▶ WRITTEN INSTRUCTION 1
Answer these questions from the Leading Lady anniversary piece:
(a) For how many generations has Leading Lady been in the writer's family?
(b) In what city was the warehouse where the writer helped in the shipping room?
(c) What did the grandfather do after Peggy was robbed on the bus?
▶ WRITTEN INSTRUCTION 2
Please condense the paragraph of the Leading Lady anniversary piece that begins "Once a seamstress, Peggy," keeping its main facts.
▶ WRITTEN INSTRUCTION 3
Carry the Leading Lady anniversary piece forward from its final paragraph.

▶ PAGE EXCERPT
───

A Look Back at 80 Years of Leading Lady
Leading Lady has been in my family for three generations now and it’s remarkable to think how it has grown from very meager beginnings. I think much of the company’s success is due to my grandfather’s integrity, positive attitude, and work ethic, combined with some amazing good fortune along the way. During our 80th anniversary year, I am moved by the memories and history that has shaped our family business.
Memories of My Grandfather
My grandfather was a very hard worker and cared deeply about people. I can remember he was always scratching down ideas and business figures on the backs of envelopes, even during family time. I continued to see that dedication as a teenager, helping in the shipping room at our Leading Lady warehouse in Cleveland every summer.
Once a seamstress, Peggy, came to work bruised and beaten and explained she was the victim of domestic abuse. She couldn’t afford an attorney to divorce her husband, so my grandfather gave her what she needed to leave the abusive relationship. Another time the same woman was robbed on the bus on the way home from work. My grandfather immediately replaced her wages. Peggy still comes to visit us sometimes and fondly recalls my grandfather’s generosity.

───

▶ DATA
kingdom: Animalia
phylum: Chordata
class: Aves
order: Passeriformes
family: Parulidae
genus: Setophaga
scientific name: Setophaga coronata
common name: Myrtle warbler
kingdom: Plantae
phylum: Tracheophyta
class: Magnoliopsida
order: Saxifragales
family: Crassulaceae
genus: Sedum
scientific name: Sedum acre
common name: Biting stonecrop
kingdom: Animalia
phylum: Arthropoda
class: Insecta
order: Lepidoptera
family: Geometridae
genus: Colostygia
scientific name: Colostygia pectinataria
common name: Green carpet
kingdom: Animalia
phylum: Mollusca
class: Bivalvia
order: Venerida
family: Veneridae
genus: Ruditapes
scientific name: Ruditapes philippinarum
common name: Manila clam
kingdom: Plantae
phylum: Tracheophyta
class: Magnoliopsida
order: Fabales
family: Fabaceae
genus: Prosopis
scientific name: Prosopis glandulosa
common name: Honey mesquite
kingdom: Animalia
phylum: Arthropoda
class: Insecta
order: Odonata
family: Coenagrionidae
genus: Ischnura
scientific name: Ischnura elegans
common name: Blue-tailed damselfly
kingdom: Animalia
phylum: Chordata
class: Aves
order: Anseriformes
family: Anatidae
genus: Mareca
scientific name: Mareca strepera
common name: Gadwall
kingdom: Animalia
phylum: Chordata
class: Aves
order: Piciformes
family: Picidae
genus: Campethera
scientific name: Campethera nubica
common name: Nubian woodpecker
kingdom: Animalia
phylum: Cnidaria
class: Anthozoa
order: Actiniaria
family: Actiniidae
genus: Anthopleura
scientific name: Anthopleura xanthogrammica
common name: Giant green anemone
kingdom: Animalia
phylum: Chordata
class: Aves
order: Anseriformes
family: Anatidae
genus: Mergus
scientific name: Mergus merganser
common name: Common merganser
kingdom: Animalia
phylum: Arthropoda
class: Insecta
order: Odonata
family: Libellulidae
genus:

───

▶ TASK RESPONSE 1
(a) Three generations.
(b) Cleveland.
(c) He immediately replaced her wages.

▶ TASK RESPONSE 2
Peggy, a seamstress, came to work bruised and beaten and said she was a victim of domestic abuse. Since she couldn't afford an attorney to divorce her husband, the writer's grandfather gave her what she needed to leave. When she was later robbed on the bus home from work, he immediately replaced her wages. She still visits sometimes and fondly recalls his generosity.

▶ TASK RESPONSE 3
And it wasn’t just loyalty to his employees that was important to my grandfather. When he first bought the business, he made a sales call to a large department store in Pittsburgh. He waited in the dressing room all day to be seen by the buyer. When the store closed, he still wasn’t called back so he slept at the YMCA down the street for 75 cents and returned the next morning. The buyer felt so badly for making him wait, she ordered seven of the eight styles my grandfather had to offer. But my grandfather didn’t have money to pay for the materials to fill the order, so he begged a fabric distributor to sell it to him on credit. My grandfather continued to purchase everything possible from the same distributor for 38 years because the man had been so compassionate in his time of need.
The History of Leading Lady
My grandfather – Frank Farino – was an Italian immigrant who came to NY after his father earned enough money digging for the NY subway to pay for his passage. With nothing to his name and knowing very little English, my grandfather took odd jobs like plucking chickens and delivering groceries to help support his family. Eventually he got a few good sewing jobs and ended up working for the Madeline Brassiere company in Cleveland, OH. He worked there for five years without one vacation.
Ruth Hirsh was the owner of Madeline Brassiere and when she was ready to leave the business in the late 1930s, she sold it to my grandfather for $240. The only problem was, he didn’t have that kind of money. So, he paid her $5 a week until he owned the company outright in mid-1940.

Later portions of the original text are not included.